ICM, the leading London-based FX and CFDs provider, reported that the United States and Canada reached a deal to replace the North American Free Trade Agreement. Following the positive news, the Canadian dollar opened higher against rivals, and the U.S. stock futures rallied.
Major U.S. stock futures rose as a senior U.S. administration official announced that the United States and Canada reached a new trade deal to replace the old North America Free Trade Agreement. The deal will provide more market access for U.S. dairy farmers, and protect Canada from possible U.S. autos tariffs. As per ICM trading platform, the Dow Jones futures rose 0.7% to 26664, the SPX500 futures gained 0.5% to 2935, and the Nasdaq Futures climbed 0.6% to 7713. The trade spat between Canada and the United States weighed on investor’s sentiment earlier throughout the year. However, by reaching the new trilateral deal named as USMCA (United States-Mexico-Canada Agreement), the positive bias should be restored.
ICM highlighted that the Canadian dollar strengthened across the board following the news. The Loonie found support on Friday following better-than-expected GDP figures and continued higher on the news of a new trade deal. As per ICM trading platform, the Canadian dollar rose to a four-month high against the United States dollar where the USDCAD traded at a low of 1.2813.
The dollar index which measures the greenback against a basket of major currencies ended higher for the third consecutive day, supported by an interest rate hike and solid economic data. DXY tested a three-week high of 95.37 as European currencies tumbled. As per ICM trading platform, the EURUSD dropped to a low of $1.1570, and the GBPUSD traded near the $1.30 level for the first time in three weeks. Moreover, the dollar advanced to a ten-month high against the Japanese Yen where the USDJPY crossed the 114 level.
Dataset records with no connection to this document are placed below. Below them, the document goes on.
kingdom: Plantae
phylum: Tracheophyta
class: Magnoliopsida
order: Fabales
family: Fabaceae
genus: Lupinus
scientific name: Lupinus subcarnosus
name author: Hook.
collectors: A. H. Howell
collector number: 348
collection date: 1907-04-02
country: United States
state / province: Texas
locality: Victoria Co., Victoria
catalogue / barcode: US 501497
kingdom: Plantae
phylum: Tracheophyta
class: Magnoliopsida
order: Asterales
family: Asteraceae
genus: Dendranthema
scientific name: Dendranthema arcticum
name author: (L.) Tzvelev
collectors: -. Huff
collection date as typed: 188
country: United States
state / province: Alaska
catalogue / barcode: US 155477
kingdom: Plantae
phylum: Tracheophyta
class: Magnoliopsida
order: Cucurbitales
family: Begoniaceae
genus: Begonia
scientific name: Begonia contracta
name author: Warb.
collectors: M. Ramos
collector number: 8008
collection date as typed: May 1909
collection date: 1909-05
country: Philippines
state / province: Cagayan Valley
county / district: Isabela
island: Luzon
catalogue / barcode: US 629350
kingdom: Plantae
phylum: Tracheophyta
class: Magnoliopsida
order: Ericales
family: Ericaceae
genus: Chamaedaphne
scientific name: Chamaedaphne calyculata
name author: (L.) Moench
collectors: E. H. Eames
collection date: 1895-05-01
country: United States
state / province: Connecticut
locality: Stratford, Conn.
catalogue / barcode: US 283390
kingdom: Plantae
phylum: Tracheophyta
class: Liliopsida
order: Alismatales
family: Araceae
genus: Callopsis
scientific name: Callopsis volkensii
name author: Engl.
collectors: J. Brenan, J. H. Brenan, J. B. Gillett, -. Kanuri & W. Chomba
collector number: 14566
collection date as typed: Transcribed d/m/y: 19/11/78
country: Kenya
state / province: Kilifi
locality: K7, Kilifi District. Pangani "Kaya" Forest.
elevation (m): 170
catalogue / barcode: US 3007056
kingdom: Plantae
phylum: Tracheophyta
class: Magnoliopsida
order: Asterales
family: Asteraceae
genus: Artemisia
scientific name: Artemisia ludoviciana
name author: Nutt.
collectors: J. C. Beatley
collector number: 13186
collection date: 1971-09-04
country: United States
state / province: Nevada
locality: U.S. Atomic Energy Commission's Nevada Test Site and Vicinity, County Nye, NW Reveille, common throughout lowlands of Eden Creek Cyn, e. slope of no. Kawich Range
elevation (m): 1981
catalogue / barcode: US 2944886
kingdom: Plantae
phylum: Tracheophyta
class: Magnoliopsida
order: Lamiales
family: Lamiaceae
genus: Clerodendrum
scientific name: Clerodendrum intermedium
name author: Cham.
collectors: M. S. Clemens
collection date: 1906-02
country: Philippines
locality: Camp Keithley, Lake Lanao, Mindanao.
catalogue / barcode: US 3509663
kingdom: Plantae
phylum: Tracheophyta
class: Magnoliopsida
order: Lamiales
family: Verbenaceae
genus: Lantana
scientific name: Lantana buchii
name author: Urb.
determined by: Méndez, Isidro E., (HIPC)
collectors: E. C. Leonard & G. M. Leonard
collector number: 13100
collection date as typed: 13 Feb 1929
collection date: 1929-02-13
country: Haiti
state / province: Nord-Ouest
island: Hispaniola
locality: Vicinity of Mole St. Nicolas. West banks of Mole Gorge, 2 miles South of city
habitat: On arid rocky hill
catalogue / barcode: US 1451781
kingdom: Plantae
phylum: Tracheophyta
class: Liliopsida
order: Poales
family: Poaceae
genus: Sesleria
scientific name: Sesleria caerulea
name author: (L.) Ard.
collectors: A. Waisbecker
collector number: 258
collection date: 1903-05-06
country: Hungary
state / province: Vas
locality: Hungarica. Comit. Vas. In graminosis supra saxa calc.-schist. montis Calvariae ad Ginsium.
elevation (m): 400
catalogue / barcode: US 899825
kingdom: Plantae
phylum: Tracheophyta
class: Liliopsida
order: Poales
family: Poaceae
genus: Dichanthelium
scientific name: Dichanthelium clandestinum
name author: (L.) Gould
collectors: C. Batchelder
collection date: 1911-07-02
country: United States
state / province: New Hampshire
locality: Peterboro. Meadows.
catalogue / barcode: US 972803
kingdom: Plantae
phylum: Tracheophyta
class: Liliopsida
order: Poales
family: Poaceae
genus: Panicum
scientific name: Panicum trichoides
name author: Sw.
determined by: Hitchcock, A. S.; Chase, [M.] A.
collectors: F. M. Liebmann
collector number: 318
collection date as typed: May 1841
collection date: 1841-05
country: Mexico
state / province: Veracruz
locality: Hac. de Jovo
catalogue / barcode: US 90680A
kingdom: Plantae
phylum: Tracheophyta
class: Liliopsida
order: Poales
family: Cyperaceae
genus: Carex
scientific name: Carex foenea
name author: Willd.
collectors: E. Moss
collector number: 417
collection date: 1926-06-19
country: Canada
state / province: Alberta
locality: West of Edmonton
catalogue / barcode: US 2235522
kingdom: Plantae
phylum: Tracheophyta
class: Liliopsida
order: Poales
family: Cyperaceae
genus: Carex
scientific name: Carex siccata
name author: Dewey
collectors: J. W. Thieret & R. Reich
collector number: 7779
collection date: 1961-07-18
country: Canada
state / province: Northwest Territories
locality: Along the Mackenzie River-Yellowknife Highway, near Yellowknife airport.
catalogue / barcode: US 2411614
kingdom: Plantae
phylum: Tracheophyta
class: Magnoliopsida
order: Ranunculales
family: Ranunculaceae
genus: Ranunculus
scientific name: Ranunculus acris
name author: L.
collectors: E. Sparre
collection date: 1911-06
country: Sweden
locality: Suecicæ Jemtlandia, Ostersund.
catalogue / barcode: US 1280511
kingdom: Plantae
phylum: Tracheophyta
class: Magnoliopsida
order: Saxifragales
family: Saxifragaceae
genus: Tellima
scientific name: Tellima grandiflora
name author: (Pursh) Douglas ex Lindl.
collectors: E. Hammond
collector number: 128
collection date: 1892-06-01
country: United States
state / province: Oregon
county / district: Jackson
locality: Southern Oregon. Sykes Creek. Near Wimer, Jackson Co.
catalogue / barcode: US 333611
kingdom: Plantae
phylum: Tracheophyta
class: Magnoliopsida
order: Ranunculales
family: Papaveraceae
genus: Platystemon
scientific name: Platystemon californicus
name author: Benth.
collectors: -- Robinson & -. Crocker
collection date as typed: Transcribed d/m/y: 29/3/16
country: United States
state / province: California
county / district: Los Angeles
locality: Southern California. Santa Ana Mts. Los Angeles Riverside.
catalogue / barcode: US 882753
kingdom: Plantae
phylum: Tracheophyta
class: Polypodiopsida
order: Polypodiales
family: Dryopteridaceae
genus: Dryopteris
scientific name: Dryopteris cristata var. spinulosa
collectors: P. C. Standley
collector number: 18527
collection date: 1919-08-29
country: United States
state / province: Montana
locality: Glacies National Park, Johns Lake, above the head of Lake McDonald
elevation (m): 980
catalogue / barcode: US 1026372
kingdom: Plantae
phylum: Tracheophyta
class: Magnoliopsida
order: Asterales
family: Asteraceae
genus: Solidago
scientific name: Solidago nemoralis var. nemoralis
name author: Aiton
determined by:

Gold prices ended lower last week, weighed down by higher U.S. Treasury yields and a stronger dollar. As per ICM trading platform, the gold ounce traded at a six-week low of $1180 whereas the silver ounce settled at a one-month high of $14.61. The XAU/XAG ratio dropped to a one-month low of 81.01.
Oil prices continued higher, supported by the looming U.S. sanctions on Iran’s oil exports. As per ICM trading platform, the Brent futures rose to a four-year high of $83.38 per barrel, and the West Texas Intermediate crude futures traded at a ten-week high of $73.69 per barrel.